**WRITTEN TASK 1:**
Copy the records word for word, beginning with their first line and ending after the line that contains "picture [65, 48, 353, 154]".

**TEXT EXTRACT:**
--- START ---

I saw something yesterday which really upset me, peeps. I’ve seen it before and it upset me then too, so I decided today I would write about it.
I had to take my daughter to emerg yesterday (nothing serious, she was just growing a second head out of her knee a la Futurama’s “Ass Boyle” episode. (Look it up, it’s hilarious!)
Anyway, along with the typical flotsam of the emergency room on any given day (crying babies, limpers, moaners, starers etc.) was an elderly couple and their son. Their son was developmentally disabled. He looked to be in his 30s, whilst the parents looked in their late 70s, possibly even older.
They loved their son. And he loved them. There were constant playful fist bumps, smiles, pokes, and little teases between them all, and I thought how sweet the little family was. And then, as is usual for me, I started thinking. (Ugh. Not again!)
My thoughts turned to the sad and assured eventual death of those loving parents. What would happen to this young man? Where would he go? What would he do? Did the parents have a posthumous plan? Did they have a financial plan in place for him? Did they have a care facility set up for him? Or not? Would he have to face not only bereavement, losing the two people he has depended on all his life beyond all measure, but also loss of his only home and familiar daily routine?
Who would love him as these two people did?
Oh I can tell you, peeps, I almost started to cry. I started thinking of my late mother, and how much I missed her, and how empty my life now feels without her in it. If I, a somewhat “normal” person, one without the severe disability of this fellow, feels such loss, such pain, how much more horrible for this young man when he is forced to face this dispossession?
I, at least, am able to take care of myself. I can cook and clean, do my crafts and art. I have friends, family with which to communicate. I CAN communicate! This young man, you could tell, needed constant help and supervision. He was not independent. He was not high-functioning. He was clean, neat, fed and healthy because he had his mother and his father all the time.

--- END ---

**RECORDED INFORMATION:**

--- START ---

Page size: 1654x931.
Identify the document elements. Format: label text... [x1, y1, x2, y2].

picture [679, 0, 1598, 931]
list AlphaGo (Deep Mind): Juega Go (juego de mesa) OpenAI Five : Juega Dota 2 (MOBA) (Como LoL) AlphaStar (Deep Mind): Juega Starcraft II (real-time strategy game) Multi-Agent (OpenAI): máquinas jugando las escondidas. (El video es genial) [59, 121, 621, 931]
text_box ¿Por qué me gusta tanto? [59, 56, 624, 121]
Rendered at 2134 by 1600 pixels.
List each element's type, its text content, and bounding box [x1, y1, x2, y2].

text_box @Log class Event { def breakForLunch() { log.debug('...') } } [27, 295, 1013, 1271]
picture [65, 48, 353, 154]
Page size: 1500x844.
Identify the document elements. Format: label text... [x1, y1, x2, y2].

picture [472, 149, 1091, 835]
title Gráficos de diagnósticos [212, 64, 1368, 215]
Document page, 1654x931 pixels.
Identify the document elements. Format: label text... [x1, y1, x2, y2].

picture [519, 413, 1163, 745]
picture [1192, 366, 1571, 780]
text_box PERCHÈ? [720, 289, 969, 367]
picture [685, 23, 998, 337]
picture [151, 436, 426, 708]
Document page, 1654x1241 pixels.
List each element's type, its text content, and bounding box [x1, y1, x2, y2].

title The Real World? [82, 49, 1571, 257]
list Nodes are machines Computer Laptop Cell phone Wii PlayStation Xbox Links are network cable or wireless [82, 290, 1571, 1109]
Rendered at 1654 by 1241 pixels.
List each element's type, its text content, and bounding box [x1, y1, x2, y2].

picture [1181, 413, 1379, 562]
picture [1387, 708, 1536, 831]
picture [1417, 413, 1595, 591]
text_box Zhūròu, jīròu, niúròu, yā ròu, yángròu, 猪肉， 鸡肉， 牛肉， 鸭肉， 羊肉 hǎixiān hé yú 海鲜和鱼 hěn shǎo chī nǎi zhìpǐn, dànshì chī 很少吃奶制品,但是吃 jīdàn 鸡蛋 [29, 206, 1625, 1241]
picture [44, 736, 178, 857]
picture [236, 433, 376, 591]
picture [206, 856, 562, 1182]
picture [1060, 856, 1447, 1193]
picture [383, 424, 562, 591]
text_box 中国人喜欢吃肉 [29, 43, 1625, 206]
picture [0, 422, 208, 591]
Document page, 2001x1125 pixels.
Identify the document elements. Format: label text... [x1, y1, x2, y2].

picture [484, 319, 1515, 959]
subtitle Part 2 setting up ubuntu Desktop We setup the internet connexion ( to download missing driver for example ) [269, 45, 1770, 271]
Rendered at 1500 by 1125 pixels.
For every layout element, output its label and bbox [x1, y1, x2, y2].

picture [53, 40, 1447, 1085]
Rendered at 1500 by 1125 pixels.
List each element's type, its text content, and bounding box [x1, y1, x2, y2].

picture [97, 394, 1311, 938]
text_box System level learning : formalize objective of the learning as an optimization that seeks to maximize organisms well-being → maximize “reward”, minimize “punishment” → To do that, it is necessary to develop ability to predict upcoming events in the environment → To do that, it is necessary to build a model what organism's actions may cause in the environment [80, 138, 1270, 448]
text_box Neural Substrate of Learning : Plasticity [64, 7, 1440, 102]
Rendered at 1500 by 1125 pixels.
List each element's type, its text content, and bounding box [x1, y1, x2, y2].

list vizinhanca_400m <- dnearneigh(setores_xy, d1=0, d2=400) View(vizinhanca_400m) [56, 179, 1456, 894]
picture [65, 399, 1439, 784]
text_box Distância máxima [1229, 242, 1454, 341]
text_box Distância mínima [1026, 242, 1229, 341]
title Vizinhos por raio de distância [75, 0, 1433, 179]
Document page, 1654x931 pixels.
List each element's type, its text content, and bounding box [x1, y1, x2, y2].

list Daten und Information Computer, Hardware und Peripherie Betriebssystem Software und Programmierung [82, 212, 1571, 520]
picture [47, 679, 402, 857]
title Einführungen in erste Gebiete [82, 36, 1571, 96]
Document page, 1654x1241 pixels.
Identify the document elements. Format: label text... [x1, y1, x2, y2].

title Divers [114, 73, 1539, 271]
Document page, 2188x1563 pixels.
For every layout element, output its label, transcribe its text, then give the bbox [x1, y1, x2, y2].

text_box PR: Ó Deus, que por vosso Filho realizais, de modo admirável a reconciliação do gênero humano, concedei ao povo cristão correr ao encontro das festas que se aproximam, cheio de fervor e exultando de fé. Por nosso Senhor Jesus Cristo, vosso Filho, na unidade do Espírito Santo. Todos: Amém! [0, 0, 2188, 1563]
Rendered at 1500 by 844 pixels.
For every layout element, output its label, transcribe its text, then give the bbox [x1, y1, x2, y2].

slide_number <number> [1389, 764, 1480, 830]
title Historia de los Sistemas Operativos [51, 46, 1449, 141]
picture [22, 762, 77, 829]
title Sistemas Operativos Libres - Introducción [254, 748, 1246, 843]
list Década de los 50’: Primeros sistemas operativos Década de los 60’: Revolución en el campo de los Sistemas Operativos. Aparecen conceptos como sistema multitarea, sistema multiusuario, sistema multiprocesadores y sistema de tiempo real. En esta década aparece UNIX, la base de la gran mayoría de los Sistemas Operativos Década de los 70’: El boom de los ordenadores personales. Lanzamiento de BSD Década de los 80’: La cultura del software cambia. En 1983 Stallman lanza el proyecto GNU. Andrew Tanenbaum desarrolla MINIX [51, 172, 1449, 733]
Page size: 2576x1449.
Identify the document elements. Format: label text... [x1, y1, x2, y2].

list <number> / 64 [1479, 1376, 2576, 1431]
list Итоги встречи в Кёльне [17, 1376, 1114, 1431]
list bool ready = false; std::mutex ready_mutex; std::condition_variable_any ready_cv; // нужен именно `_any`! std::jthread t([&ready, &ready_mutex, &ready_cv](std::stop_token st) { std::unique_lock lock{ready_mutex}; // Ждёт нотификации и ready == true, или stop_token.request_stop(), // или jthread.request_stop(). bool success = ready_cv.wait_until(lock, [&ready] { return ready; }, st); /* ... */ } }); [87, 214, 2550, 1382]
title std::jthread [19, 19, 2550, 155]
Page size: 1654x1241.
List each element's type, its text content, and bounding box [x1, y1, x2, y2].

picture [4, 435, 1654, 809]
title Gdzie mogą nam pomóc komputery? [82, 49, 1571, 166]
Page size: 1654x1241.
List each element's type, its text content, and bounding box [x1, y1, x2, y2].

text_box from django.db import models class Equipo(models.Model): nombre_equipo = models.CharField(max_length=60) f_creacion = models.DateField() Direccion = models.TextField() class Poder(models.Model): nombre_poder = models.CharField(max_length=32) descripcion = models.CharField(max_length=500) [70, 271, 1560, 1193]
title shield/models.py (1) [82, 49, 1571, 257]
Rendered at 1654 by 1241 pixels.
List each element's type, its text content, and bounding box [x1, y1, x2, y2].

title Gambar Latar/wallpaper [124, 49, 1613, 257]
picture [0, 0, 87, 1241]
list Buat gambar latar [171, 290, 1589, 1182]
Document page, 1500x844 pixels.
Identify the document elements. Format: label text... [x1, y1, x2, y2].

--- END ---

**WRITTEN TASK 2:**
In the post about the emergency room visit, about how old did the son of the elderly couple look?

**WRITTEN ANSWER 1:**
Page size: 1654x931.
Identify the document elements. Format: label text... [x1, y1, x2, y2].

picture [679, 0, 1598, 931]
list AlphaGo (Deep Mind): Juega Go (juego de mesa) OpenAI Five : Juega Dota 2 (MOBA) (Como LoL) AlphaStar (Deep Mind): Juega Starcraft II (real-time strategy game) Multi-Agent (OpenAI): máquinas jugando las escondidas. (El video es genial) [59, 121, 621, 931]
text_box ¿Por qué me gusta tanto? [59, 56, 624, 121]
Rendered at 2134 by 1600 pixels.
List each element's type, its text content, and bounding box [x1, y1, x2, y2].

text_box @Log class Event { def breakForLunch() { log.debug('...') } } [27, 295, 1013, 1271]
picture [65, 48, 353, 154]

**WRITTEN ANSWER 2:**
He looked to be in his 30s.